Chaque année on fait ce pari : monter une pièce en 15 jours et la présenter sur les places des bourgs. Chaque fois, c'est épique ! Je donne le texte en juin en recommandant qu'il soit su début juillet. Mais personne ne le sait jamais. Je ne m'inquiète pas : je les connais. On organise des dîners, des feux de bois sur les plages et on parle de la pièce. Il faut séduire tout le monde, il y a celui ou celle qui n'aime pas la pièce mais qui ne l'a jamais lue. Le temps passant et chaque jour amenant une soirée, par groupe de deux ou trois, on cerne la pièce. La dramaturgie entre, le comique apparaît. Vers trois heures du matin un copain débloque et enfile une robe ou met un chapeau, trouve une voix extraordinaire et c'est parti... le premier personnage qui entraîne les autres est né. Il y a les studieux qui bossent leur texte dans leur coin et souffrent de l'incompétence des autres mais tout se passe dans la bonne humeur. Quelques éléments de décor surgissent, sortis de rien, un effet de lampe, trois conneries qui fonctionnent, c'est bon. La question, c'est toujours : "Qu'est-ce qu'on va monter l'année prochaine ?"



On a monté comme ça, au rush : Voyage en Orient d'après Gérard de Nerval, Le Concile d'Amour d'Oscar Panizza, Opérette de Witold Gombrowicz et, cette année, Les Bons Bourgeois de René de Obaldia.



L'homme de main c'est Romain, l'air de rien, il bidouille, il invente, sans se prendre le chou, il est génial. Il fourre tout dans sa bagnole, on croirait toujours qu'il a oublié quelque chose, en vérité il a oublié quelque chose, mais d'un coup de genou ou d'un tour de manivelle à vapeur, il est là et sort tout de son chapeau !



C'est lui, Maro ! C'est mon frère.



Cette année, Vedna nous a rejoint. Rencontrée un dimanche matin dans un troquet à Peyrat. Il n'y avait pas de lait à la maison, j'avais la flemme de faire du café. J'ai décidé d'aller à Peyrat à pied prendre mon café, servi tout chaud à l'hôtel de France. Elle était au comptoir avec son copain du moment. On a parlé. Théâtre. Théâtre ? C'est OK. Elle nous a amené le petit Clément, un pote à elle. La compagnie s'était aggrandie.

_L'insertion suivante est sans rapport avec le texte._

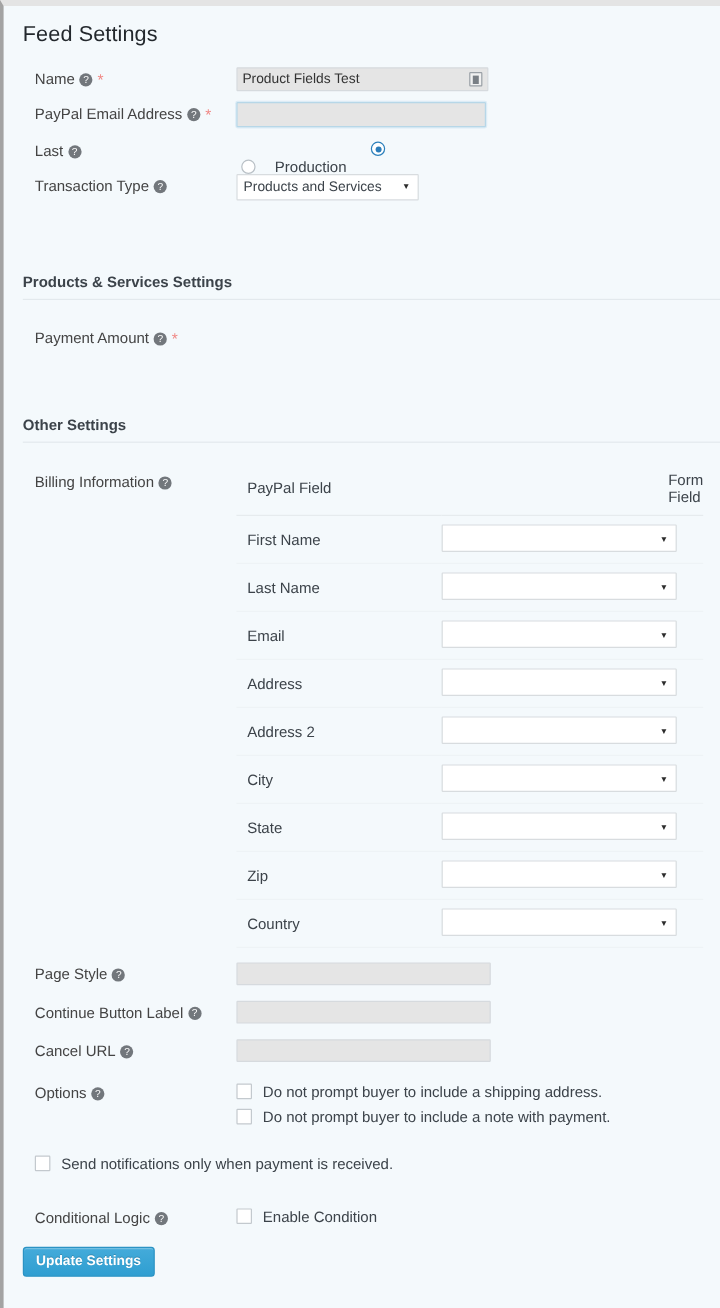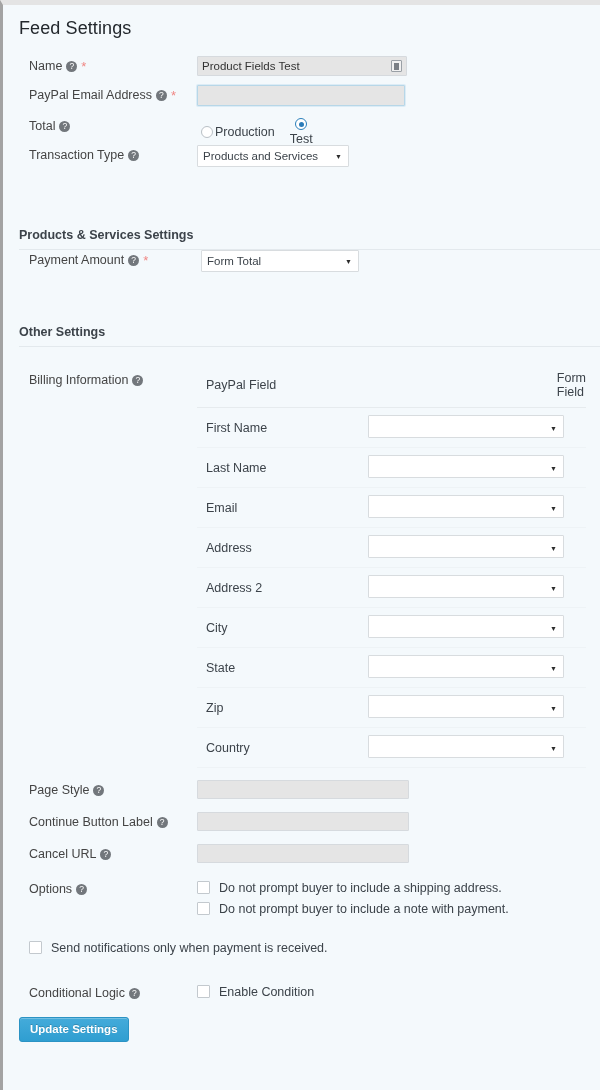"Total" span { text: Total -> Last }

L'homme de main, c'est Romain, puis il y a Betty, Emilie, Rémi, Clém's, Matthieu et Stéphanie, Florian, Solène, Vedna maintenant, Toby de temps en temps, Nikko aussi, Agathe mais pas cette année, son boulot ne le permettait pas, et Baltha.



Parlons-en de celui-là ! Il ne joue pas encore avec nous mais je sens que ça va venir. Il est partout, tout le temps. Il nous aime. On a un bon bout de chemin à faire ensemble ! Notre compagnie c'est ça. On partage tout. C'est une famille.



Pas de discours artistique ; on suit cette phrase immuable d'Artaud : "L'art, ce moyen fraternel de partager la vie !"et c'est tout. On se suit, on vit ensemble. Manger un pain au chocolat ou manquer de farine pour faire les chiapas devient une histoire commune. On ne regarde pas la télé, on n'écoute pas la radio, on lit les journaux quand on a un article dedans. Par contre on garde comme une relique un bout de bois sculpté un soir devant la cheminée, une aquarelle faite rapidement en terrasse, des capsules de bière agencées en statuette, des plumes d'oiseaux, un vêtement dingue, une rhombe, des tubes à musique, du papier doré.